Whether Cardone's 10X philosophy resonates depends largely on where you are financially and professionally. For entrepreneurs and business owners, it's a compelling framework for thinking bigger. For traditional employees, it's more of a reminder that true wealth building might require stepping outside the employee model entirely.

Grant Cardone Says the Biggest Money Mistake Isn't What You Think

MarketDash Editorial Team
1 day ago
Real estate mogul Grant Cardone argues that most people miss the biggest financial opportunity by focusing on incremental growth instead of scaling. His controversial take: aiming for 10% to 20% increases leaves massive money on the table, and true wealth requires thinking in multiples of 10X.

Real estate investor Grant Cardone recently shared what he considers the biggest mistake people make with money, and it's not what you'd expect. Forget skipping the budget spreadsheet or letting credit card debt spiral. Cardone's talking about something else entirely, viewed through the lens of someone who's built serious wealth.

"Most people are not even thinking about scaling," Cardone said in a recent TikTok video.

Why Incremental Growth Falls Short

Cardone takes issue with the conventional wisdom of steady, incremental growth. If you're aiming for 10% or 20% bumps in your annual earnings, he thinks you're playing small. His background scaling wealth through real estate, businesses, and other assets has shaped this perspective.

"Last year, we did X. Now, we're going to do X plus 20%," Cardone said when describing the incremental mindset.

This approach typically involves looking at your best performing day or period and figuring out how to replicate it more often. For employees, it might mean shopping around for similar jobs with higher salaries or adding a side hustle to close that 20% gap. It's methodical, reasonable, and according to Cardone, leaving money on the table.

The 10X Scaling Mindset

Cardone advocates for something more ambitious. He wrote about the concept in his book "The 10X Rule" and expanded on it in his video.

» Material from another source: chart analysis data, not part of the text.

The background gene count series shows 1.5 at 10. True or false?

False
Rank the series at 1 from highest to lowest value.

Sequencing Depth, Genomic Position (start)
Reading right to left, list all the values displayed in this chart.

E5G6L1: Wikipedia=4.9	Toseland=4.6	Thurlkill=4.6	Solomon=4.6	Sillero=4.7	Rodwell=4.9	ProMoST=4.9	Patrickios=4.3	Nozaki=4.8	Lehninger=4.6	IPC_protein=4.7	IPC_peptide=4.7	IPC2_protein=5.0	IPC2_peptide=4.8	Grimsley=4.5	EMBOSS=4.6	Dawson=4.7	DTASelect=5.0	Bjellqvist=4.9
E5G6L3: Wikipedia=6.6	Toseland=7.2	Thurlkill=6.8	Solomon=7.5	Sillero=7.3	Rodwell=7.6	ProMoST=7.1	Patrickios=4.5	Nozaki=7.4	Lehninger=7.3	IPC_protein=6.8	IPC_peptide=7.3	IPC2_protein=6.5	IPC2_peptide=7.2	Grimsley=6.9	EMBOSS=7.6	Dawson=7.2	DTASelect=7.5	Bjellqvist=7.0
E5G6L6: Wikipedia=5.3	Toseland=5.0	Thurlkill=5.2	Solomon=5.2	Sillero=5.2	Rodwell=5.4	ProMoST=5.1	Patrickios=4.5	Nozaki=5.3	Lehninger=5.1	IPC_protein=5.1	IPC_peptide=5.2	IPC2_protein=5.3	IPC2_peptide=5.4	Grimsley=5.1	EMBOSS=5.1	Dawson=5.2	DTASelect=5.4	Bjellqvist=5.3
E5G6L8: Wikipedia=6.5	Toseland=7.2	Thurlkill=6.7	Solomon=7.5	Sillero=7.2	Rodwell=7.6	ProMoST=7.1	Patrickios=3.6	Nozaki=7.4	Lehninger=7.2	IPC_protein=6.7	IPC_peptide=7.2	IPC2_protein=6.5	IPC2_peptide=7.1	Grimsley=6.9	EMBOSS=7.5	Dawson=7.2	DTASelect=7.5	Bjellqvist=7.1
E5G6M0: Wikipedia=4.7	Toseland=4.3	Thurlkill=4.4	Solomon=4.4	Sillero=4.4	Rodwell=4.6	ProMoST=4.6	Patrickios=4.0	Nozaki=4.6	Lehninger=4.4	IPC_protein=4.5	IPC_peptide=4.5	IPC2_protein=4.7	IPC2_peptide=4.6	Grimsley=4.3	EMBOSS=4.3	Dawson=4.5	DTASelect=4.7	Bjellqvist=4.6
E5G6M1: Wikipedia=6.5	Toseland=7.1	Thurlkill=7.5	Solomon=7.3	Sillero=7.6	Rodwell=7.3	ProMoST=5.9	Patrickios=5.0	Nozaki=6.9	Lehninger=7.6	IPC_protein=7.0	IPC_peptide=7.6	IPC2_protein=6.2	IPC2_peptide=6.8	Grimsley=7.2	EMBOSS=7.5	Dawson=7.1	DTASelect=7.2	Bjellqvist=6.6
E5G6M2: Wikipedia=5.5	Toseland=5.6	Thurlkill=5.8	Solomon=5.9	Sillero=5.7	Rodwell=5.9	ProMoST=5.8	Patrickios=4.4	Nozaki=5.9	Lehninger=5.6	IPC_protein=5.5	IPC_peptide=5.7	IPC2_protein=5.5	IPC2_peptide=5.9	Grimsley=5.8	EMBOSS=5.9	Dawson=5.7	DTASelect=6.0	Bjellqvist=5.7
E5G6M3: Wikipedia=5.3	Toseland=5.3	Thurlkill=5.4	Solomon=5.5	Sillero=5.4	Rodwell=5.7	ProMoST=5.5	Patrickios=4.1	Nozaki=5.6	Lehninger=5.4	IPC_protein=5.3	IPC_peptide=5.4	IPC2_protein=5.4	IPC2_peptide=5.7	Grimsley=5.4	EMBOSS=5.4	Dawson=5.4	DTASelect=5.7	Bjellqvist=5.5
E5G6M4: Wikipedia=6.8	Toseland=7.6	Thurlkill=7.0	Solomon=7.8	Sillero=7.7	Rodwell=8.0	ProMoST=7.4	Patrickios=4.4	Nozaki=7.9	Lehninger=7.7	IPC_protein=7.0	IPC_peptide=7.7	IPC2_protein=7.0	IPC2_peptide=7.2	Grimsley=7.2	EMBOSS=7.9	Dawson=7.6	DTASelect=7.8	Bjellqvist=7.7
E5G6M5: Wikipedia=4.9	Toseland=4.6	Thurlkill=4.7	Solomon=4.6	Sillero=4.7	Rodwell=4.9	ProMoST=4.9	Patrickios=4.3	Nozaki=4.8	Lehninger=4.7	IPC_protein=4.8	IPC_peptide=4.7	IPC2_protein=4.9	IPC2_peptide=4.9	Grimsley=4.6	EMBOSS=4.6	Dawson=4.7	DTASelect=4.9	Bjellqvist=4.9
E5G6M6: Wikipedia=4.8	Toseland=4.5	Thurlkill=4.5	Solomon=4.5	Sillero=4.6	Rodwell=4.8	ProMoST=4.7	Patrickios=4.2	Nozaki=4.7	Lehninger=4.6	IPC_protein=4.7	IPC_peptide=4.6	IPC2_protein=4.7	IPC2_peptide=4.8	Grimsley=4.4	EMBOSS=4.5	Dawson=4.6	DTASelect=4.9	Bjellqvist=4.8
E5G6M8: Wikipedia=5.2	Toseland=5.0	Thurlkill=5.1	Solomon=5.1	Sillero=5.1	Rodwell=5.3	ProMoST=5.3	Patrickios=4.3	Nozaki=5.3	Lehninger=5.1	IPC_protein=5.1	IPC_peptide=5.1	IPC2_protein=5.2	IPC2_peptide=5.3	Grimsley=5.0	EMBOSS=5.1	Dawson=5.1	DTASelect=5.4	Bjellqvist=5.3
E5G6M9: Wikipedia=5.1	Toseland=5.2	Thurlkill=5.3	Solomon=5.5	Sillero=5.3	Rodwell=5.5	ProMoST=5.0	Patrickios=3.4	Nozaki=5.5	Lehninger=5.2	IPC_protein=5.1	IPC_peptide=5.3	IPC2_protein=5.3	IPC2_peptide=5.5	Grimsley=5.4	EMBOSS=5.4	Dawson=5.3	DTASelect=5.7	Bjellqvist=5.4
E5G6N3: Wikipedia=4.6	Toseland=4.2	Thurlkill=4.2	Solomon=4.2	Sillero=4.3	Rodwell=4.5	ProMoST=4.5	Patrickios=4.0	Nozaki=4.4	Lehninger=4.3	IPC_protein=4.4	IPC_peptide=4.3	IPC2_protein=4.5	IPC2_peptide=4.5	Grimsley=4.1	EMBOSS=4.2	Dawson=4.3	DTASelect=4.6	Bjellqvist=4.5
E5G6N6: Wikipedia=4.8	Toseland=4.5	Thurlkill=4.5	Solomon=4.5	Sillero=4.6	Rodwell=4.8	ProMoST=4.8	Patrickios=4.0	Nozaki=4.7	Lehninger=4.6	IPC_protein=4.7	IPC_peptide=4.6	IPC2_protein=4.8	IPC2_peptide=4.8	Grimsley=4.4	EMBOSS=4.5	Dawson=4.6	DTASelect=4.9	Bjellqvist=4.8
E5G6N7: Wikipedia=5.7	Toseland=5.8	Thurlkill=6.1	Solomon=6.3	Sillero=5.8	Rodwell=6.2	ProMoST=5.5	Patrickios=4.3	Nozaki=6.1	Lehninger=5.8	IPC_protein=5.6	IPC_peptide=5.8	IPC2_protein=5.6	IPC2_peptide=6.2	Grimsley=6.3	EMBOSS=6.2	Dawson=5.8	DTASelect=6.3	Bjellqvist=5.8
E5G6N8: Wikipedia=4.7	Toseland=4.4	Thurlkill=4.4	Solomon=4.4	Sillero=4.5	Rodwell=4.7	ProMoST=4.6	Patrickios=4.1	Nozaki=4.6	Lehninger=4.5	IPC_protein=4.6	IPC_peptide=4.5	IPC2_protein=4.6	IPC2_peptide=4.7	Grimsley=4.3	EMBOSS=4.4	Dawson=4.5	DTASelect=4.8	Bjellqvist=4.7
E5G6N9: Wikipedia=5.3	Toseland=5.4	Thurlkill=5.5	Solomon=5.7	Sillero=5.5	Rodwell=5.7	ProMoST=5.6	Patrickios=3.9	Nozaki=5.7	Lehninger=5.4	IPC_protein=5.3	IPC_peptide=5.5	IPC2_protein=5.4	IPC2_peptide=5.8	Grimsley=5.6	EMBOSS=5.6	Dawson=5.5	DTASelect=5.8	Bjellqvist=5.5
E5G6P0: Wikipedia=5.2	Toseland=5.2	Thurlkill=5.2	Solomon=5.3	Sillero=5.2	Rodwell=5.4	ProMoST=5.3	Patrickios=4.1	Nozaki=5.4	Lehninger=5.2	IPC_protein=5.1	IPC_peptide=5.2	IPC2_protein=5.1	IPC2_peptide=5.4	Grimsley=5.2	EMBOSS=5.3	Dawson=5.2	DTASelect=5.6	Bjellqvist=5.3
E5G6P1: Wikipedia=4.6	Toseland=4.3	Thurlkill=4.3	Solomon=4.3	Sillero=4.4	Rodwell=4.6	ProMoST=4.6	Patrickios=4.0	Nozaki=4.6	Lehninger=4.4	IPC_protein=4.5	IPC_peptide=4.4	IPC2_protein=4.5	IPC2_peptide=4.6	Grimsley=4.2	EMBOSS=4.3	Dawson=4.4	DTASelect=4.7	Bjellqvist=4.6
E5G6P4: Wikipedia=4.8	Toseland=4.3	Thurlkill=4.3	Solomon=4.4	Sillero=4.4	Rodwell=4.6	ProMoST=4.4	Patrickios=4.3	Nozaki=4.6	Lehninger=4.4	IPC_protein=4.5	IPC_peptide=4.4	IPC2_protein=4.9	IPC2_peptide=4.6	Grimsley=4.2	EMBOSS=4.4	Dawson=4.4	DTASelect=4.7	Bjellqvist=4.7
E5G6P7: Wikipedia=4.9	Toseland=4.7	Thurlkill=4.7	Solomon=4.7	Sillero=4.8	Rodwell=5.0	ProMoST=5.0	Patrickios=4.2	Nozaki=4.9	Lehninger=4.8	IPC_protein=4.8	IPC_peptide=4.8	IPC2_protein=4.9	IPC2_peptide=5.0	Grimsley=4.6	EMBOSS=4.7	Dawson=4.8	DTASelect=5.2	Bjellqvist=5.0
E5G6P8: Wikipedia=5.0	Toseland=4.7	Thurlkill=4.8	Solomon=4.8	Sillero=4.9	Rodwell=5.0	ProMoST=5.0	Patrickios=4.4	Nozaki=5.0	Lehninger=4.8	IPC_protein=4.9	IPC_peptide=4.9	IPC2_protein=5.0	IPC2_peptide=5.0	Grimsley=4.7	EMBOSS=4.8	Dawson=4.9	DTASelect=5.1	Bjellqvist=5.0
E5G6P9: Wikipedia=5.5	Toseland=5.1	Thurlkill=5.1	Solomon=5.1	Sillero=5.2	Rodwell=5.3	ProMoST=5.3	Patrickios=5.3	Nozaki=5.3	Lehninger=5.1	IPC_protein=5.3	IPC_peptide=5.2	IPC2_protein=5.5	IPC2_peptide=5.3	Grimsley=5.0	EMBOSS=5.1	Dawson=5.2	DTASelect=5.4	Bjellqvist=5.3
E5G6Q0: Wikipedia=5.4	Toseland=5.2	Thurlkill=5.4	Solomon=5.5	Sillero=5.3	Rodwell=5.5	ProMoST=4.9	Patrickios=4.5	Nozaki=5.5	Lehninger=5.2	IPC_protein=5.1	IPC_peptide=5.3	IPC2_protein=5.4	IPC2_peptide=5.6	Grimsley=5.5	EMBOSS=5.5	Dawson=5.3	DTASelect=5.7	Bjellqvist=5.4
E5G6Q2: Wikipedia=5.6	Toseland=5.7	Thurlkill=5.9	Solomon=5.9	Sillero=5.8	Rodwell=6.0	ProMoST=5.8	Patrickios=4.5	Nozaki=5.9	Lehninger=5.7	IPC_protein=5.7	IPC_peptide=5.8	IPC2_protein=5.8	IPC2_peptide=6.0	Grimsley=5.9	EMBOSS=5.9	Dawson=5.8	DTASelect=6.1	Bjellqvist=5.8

"I did X, and I'm going to 10X," Cardone said when discussing his approach to scaling.

Getting to 10X isn't just about doing more of what already works. While a 20% increase involves tweaking and optimizing your current business model, scaling to 10 times your revenue demands fundamental transformation. Cardone points out that incremental growth strategies are fragile. A recession or unfavorable policy changes can wipe out that 20% gain pretty quickly.

Real scaling forces you to think completely differently. You might need to reinvent your entire business model, identify high-growth opportunities that aren't currently on your radar, or rapidly develop skills you don't have yet. It's about being more intentional with your time and hunting for parabolic opportunities rather than linear improvements.

The Business Owner Reality Check

Here's the catch that Cardone doesn't always emphasize enough: his scaling strategy really only works if you own a business. It's not just about effort or ambition. The structure matters.

Most employees hit a ceiling fast because they're paid by the hour or earn a fixed salary. There are only 24 hours in a day, and jumping to a higher-paying job is exactly the kind of incremental move Cardone criticizes. It's not a 10X transformation.

Starting a business is really the only way to scale the way Cardone describes. Sure, an investment portfolio can eventually outpace your active income, but that's not the same as scalable income growth. A side business can evolve into your main gig, and once you're making money from a business you own, the scaling playbook opens up. You can hire people to multiply your output, launch new products, invest more heavily in marketing, and deploy strategies designed to reach exponentially more customers.

Whether Cardone's 10X philosophy resonates depends largely on where you are financially and professionally. For entrepreneurs and business owners, it's a compelling framework for thinking bigger. For traditional employees, it's more of a reminder that true wealth building might require stepping outside the employee model entirely.